- Material for this exercise:
☆ ☆ ☆

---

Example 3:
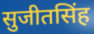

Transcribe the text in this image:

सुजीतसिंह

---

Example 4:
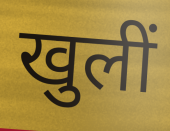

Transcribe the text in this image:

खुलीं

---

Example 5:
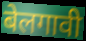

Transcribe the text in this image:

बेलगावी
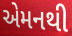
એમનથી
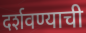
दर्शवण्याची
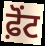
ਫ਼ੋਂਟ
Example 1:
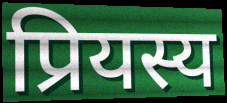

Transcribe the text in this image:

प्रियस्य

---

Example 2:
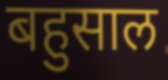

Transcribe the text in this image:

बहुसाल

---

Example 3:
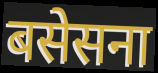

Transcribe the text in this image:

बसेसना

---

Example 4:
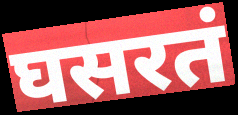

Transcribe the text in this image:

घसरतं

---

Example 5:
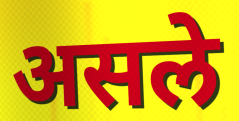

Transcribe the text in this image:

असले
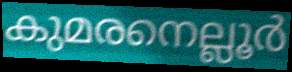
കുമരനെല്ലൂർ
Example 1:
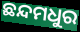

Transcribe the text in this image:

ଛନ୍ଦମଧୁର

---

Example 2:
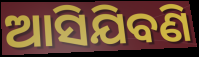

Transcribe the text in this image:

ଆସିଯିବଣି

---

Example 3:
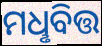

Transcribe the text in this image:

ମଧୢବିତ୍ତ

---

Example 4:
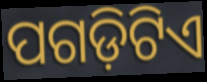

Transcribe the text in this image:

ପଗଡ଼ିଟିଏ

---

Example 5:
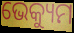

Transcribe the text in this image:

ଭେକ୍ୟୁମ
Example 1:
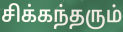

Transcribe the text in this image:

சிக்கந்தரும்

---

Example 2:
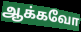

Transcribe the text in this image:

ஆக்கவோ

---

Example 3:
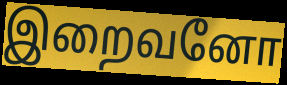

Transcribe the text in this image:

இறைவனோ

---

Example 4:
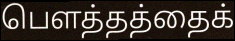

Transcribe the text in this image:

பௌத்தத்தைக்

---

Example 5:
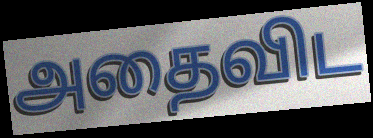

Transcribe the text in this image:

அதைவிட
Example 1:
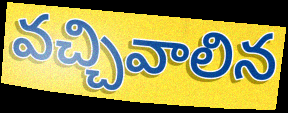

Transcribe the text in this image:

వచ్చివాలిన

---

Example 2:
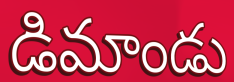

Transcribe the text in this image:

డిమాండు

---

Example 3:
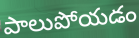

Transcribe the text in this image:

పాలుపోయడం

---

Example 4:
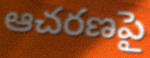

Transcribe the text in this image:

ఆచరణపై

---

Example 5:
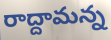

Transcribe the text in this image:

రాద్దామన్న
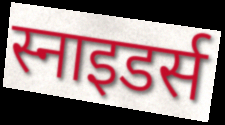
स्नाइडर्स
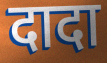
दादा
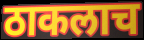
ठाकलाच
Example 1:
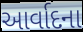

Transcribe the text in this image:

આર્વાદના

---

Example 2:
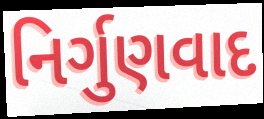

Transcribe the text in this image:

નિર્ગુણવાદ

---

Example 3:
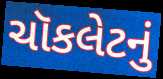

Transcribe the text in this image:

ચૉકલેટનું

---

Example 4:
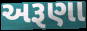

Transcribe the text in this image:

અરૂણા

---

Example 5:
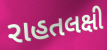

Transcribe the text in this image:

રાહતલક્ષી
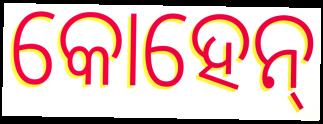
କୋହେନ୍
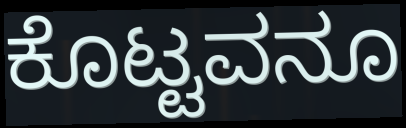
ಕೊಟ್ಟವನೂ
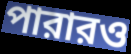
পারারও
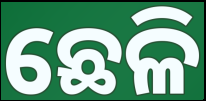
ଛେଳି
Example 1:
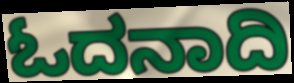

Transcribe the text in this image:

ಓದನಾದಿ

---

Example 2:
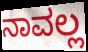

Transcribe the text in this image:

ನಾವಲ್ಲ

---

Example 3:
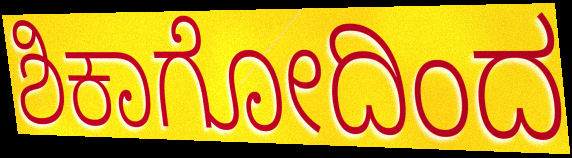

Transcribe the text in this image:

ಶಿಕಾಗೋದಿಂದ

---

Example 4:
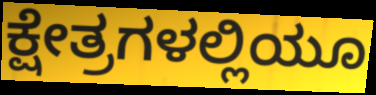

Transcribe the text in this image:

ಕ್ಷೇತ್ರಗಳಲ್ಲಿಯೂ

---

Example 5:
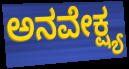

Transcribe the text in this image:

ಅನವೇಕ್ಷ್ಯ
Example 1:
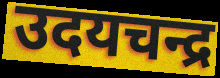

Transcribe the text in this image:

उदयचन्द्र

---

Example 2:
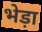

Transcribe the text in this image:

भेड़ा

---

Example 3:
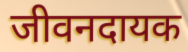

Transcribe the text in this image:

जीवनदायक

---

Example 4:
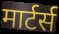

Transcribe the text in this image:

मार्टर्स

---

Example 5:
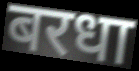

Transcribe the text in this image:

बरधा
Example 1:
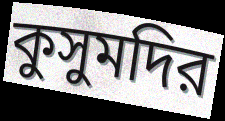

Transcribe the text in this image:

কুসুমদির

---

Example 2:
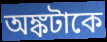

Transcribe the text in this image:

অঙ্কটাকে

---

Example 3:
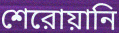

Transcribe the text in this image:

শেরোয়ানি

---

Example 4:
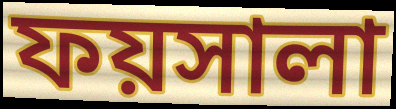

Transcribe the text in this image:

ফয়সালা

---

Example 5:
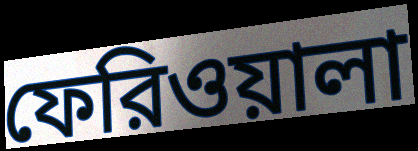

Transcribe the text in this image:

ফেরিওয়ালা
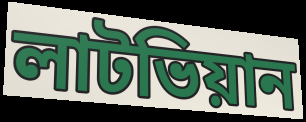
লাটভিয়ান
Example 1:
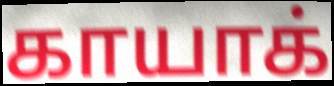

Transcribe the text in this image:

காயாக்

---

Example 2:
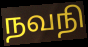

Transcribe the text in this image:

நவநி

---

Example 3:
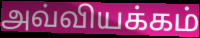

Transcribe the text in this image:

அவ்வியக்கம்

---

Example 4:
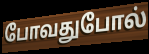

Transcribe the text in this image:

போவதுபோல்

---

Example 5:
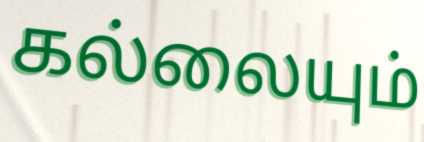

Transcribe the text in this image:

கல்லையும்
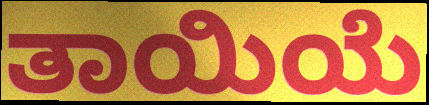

☆ ☆ ☆

Copy out all of the material above, line for line and character for character, omitting the pictures.

- Answer to this task:
---

Example 3:

Transcribe the text in this image:

सुजीतसिंह

---

Example 4:

Transcribe the text in this image:

खुलीं

---

Example 5:

Transcribe the text in this image:

बेलगावी
એમનથી
दर्शवण्याची
ਫ਼ੋਂਟ
Example 1:

Transcribe the text in this image:

प्रियस्य

---

Example 2:

Transcribe the text in this image:

बहुसाल

---

Example 3:

Transcribe the text in this image:

बसेसना

---

Example 4:

Transcribe the text in this image:

घसरतं

---

Example 5:

Transcribe the text in this image:

असले
കുമരനെല്ലൂർ
Example 1:

Transcribe the text in this image:

ଛନ୍ଦମଧୁର

---

Example 2:

Transcribe the text in this image:

ଆସିଯିବଣି

---

Example 3:

Transcribe the text in this image:

ମଧୢବିତ୍ତ

---

Example 4:

Transcribe the text in this image:

ପଗଡ଼ିଟିଏ

---

Example 5:

Transcribe the text in this image:

ଭେକ୍ୟୁମ
Example 1:

Transcribe the text in this image:

சிக்கந்தரும்

---

Example 2:

Transcribe the text in this image:

ஆக்கவோ

---

Example 3:

Transcribe the text in this image:

இறைவனோ

---

Example 4:

Transcribe the text in this image:

பௌத்தத்தைக்

---

Example 5:

Transcribe the text in this image:

அதைவிட
Example 1:

Transcribe the text in this image:

వచ్చివాలిన

---

Example 2:

Transcribe the text in this image:

డిమాండు

---

Example 3:

Transcribe the text in this image:

పాలుపోయడం

---

Example 4:

Transcribe the text in this image:

ఆచరణపై

---

Example 5:

Transcribe the text in this image:

రాద్దామన్న
स्नाइडर्स
दादा
ठाकलाच
Example 1:

Transcribe the text in this image:

આર્વાદના

---

Example 2:

Transcribe the text in this image:

નિર્ગુણવાદ

---

Example 3:

Transcribe the text in this image:

ચૉકલેટનું

---

Example 4:

Transcribe the text in this image:

અરૂણા

---

Example 5:

Transcribe the text in this image:

રાહતલક્ષી
କୋହେନ୍
ಕೊಟ್ಟವನೂ
পারারও
ଛେଳି
Example 1:

Transcribe the text in this image:

ಓದನಾದಿ

---

Example 2:

Transcribe the text in this image:

ನಾವಲ್ಲ

---

Example 3:

Transcribe the text in this image:

ಶಿಕಾಗೋದಿಂದ

---

Example 4:

Transcribe the text in this image:

ಕ್ಷೇತ್ರಗಳಲ್ಲಿಯೂ

---

Example 5:

Transcribe the text in this image:

ಅನವೇಕ್ಷ್ಯ
Example 1:

Transcribe the text in this image:

उदयचन्द्र

---

Example 2:

Transcribe the text in this image:

भेड़ा

---

Example 3:

Transcribe the text in this image:

जीवनदायक

---

Example 4:

Transcribe the text in this image:

मार्टर्स

---

Example 5:

Transcribe the text in this image:

बरधा
Example 1:

Transcribe the text in this image:

কুসুমদির

---

Example 2:

Transcribe the text in this image:

অঙ্কটাকে

---

Example 3:

Transcribe the text in this image:

শেরোয়ানি

---

Example 4:

Transcribe the text in this image:

ফয়সালা

---

Example 5:

Transcribe the text in this image:

ফেরিওয়ালা
লাটভিয়ান
Example 1:

Transcribe the text in this image:

காயாக்

---

Example 2:

Transcribe the text in this image:

நவநி

---

Example 3:

Transcribe the text in this image:

அவ்வியக்கம்

---

Example 4:

Transcribe the text in this image:

போவதுபோல்

---

Example 5:

Transcribe the text in this image:

கல்லையும்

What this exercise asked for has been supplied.